The continuing prevalence of labor unions at all levels in most of the airline industry causes serious structural problems. This is not a political commentary on unions, merely stating fact. Companies forced into long term collective bargaining agreements and post-retirement benefits cannot easily make changes to their business to adjust to market conditions. As if the heavy debt burden were not enough, they have to deal with rigid cost structures. Take a glance at the NLRB/Boeing case in South Carolina right now if you want to catch a glimpse.

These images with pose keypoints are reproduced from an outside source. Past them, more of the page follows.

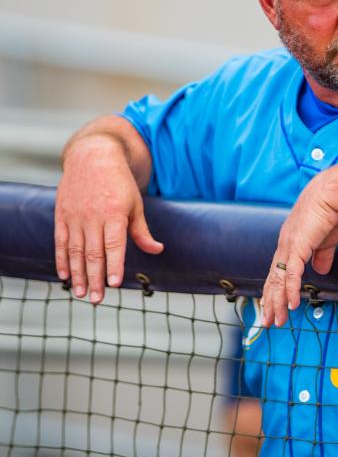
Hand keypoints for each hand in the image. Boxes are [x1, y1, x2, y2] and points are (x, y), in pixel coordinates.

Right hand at [55, 134, 162, 303]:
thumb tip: (157, 250)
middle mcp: (93, 216)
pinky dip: (61, 259)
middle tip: (96, 300)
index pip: (114, 245)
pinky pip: (60, 241)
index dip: (114, 265)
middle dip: (95, 279)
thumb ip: (141, 231)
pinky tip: (64, 275)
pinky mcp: (62, 214)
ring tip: (80, 293)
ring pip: (75, 250)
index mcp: (114, 213)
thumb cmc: (119, 182)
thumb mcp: (135, 204)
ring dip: (77, 274)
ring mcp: (75, 215)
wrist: (93, 156)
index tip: (114, 284)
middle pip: (93, 253)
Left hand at [261, 171, 337, 328]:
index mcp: (291, 242)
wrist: (335, 191)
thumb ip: (322, 255)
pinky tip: (291, 305)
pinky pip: (292, 274)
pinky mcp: (298, 246)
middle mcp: (285, 245)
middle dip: (270, 302)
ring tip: (277, 321)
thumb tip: (321, 270)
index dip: (275, 289)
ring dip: (277, 303)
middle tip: (269, 321)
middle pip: (274, 279)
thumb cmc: (333, 209)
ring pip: (279, 281)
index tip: (272, 305)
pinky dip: (291, 291)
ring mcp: (290, 246)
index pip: (278, 271)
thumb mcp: (326, 239)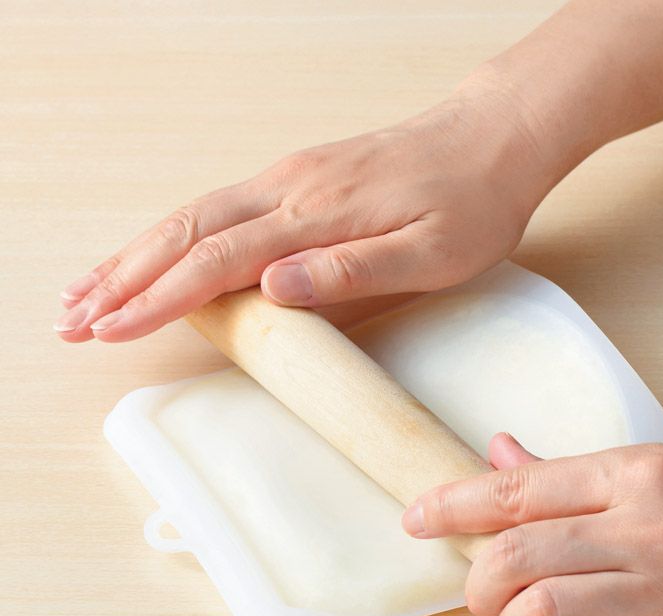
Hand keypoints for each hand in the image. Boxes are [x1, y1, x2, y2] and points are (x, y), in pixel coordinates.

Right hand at [54, 80, 554, 343]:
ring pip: (191, 215)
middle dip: (122, 278)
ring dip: (134, 254)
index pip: (215, 261)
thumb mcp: (431, 253)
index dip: (158, 299)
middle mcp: (288, 189)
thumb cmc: (470, 204)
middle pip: (183, 232)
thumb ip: (351, 271)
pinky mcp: (297, 177)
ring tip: (89, 288)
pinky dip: (172, 234)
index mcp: (315, 215)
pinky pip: (218, 206)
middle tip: (72, 317)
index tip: (110, 329)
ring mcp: (288, 178)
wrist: (491, 140)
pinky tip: (155, 250)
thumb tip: (271, 289)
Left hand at [402, 434, 662, 615]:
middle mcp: (648, 531)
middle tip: (473, 583)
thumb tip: (497, 454)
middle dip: (474, 576)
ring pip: (543, 613)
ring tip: (511, 615)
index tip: (416, 517)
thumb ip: (570, 471)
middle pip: (517, 554)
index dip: (453, 505)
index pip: (517, 491)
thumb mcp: (657, 461)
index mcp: (636, 474)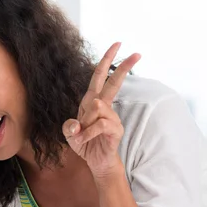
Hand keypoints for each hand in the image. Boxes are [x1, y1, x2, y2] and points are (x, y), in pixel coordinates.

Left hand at [62, 42, 140, 177]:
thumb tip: (77, 123)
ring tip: (81, 135)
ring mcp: (111, 117)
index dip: (106, 61)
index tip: (117, 44)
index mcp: (91, 101)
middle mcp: (103, 106)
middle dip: (123, 67)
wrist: (96, 162)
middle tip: (137, 53)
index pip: (99, 77)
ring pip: (97, 108)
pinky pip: (99, 124)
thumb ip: (69, 126)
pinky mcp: (115, 129)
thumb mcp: (69, 133)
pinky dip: (87, 133)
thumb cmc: (84, 143)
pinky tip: (83, 140)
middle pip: (113, 83)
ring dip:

4. Hyper Capital Intensity

Any business that requires huge, ongoing capital investment and rapid obsolescence of capital is bound for commodity hell. There are certain industries, like farming, textiles and airlines, where the improvements in cost and efficiency of capital investments are not reaped by the companies but passed along entirely to consumers. To add a new, fuel sipping Dreamliner jet can cut operating costs by a great deal, but then you have to put the older (but workable) jet out to pasture or keep it in fleet, add more capacity and watch your prices get smashed down continually on Travelocity.com.

This is not meant to be a defense of the capital destruction of the airline industry at all.

These are more self-inflicted than anything else. Bad mergers and poor investments in new routes all factor in.

Some creative investment bank should invent a synthetic CDS index or sector short ETF on airlines. At least debt/equity holders could more easily hedge the insanity.